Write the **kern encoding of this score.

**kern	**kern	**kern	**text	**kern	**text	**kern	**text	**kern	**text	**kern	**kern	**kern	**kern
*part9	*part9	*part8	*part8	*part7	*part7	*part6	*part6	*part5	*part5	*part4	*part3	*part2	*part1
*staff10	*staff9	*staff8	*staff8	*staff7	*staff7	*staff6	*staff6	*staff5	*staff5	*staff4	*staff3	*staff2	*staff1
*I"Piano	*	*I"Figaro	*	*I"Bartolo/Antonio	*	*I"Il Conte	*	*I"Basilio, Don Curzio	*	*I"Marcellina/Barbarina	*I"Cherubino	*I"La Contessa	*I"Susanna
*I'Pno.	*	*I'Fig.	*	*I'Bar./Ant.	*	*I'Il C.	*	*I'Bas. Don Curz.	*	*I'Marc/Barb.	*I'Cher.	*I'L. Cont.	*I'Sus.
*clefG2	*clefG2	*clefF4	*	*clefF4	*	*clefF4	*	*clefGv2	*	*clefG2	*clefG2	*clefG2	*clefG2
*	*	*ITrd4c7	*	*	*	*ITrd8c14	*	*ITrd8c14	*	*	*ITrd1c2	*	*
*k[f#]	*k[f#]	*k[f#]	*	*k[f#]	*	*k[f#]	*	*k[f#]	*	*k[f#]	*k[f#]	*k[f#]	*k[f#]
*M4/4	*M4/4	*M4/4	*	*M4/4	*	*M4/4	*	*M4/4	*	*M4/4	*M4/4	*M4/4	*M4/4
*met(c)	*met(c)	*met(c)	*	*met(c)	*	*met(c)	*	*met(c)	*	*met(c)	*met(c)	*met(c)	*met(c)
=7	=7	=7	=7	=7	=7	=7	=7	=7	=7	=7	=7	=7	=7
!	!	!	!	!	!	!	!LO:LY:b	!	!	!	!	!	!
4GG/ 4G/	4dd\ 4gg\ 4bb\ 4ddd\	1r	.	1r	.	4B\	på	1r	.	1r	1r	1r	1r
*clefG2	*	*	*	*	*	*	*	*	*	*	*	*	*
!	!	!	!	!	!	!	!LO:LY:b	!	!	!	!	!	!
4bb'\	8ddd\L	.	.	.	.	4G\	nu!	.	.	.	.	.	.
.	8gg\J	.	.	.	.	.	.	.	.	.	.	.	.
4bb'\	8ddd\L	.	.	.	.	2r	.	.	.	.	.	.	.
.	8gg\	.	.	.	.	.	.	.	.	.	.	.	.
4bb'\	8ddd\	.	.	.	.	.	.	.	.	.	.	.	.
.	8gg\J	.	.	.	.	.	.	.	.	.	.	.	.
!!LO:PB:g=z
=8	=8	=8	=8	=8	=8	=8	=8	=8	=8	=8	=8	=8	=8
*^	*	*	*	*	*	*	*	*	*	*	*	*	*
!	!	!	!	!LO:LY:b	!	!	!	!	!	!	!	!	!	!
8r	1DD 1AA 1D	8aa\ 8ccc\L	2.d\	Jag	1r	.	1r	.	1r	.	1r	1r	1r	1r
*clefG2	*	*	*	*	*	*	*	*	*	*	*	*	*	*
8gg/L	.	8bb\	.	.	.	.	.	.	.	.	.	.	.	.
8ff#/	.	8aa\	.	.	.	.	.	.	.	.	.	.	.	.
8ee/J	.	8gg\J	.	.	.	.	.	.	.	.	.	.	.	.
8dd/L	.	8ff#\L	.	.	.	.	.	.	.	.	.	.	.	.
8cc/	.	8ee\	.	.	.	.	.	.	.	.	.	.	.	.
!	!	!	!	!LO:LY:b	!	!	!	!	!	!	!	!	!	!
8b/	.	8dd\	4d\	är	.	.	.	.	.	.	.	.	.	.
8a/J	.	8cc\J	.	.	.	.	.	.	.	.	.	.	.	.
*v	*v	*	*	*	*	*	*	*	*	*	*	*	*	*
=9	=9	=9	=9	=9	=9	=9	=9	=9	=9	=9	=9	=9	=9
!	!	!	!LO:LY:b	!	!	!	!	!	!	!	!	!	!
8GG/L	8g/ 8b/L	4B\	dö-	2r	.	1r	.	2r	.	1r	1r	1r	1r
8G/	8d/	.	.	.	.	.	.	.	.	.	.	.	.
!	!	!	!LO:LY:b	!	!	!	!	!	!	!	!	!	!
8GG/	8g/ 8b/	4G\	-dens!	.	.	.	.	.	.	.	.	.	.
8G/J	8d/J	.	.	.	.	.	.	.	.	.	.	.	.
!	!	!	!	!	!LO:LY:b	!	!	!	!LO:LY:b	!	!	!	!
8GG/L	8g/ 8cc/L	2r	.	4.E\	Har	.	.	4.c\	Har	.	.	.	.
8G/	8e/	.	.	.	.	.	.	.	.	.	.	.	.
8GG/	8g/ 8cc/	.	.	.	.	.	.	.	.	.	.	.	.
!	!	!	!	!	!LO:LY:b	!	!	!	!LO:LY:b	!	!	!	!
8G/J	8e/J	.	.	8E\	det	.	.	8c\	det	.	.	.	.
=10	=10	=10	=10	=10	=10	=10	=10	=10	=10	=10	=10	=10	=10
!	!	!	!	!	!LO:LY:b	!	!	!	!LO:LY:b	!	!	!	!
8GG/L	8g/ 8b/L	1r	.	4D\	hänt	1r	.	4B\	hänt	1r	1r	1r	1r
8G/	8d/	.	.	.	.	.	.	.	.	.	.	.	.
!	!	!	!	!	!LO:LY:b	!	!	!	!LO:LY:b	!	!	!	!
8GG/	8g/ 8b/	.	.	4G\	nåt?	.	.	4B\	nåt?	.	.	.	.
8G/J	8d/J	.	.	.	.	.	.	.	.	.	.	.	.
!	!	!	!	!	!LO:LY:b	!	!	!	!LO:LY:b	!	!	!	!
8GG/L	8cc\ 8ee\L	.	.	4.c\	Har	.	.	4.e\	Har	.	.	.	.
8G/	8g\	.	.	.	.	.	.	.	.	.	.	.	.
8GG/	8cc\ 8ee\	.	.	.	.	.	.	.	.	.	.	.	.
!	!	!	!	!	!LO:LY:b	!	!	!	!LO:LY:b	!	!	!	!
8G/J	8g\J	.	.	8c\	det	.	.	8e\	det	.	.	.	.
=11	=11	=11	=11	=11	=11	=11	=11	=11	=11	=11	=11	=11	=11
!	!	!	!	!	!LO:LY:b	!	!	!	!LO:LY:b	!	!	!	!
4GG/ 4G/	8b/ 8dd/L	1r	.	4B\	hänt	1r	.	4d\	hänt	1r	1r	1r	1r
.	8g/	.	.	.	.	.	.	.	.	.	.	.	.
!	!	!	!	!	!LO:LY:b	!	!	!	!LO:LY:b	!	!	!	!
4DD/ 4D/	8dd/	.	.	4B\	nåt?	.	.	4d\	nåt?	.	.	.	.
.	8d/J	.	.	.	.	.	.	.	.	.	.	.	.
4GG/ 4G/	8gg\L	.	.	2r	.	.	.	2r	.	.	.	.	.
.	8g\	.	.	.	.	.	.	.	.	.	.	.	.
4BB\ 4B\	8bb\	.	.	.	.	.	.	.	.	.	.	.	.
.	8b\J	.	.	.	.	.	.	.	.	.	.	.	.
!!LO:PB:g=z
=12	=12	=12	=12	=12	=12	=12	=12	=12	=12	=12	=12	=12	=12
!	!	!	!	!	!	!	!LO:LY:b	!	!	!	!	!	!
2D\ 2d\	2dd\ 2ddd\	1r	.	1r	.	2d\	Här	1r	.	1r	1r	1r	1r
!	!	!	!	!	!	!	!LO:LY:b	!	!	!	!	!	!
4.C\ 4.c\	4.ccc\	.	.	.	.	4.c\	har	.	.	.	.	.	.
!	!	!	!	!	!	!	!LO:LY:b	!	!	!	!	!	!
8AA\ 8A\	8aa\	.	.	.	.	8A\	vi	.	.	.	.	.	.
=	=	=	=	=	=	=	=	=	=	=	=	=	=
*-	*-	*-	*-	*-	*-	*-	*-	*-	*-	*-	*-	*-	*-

***

[What to work on]:
Copy out, in full, every line in the entries above that contains the string "kern".

[Task answer]:
Write the **kern encoding of this score.
**kern	**kern	**kern	**text	**kern	**text	**kern	**text	**kern	**text	**kern	**kern	**kern	**kern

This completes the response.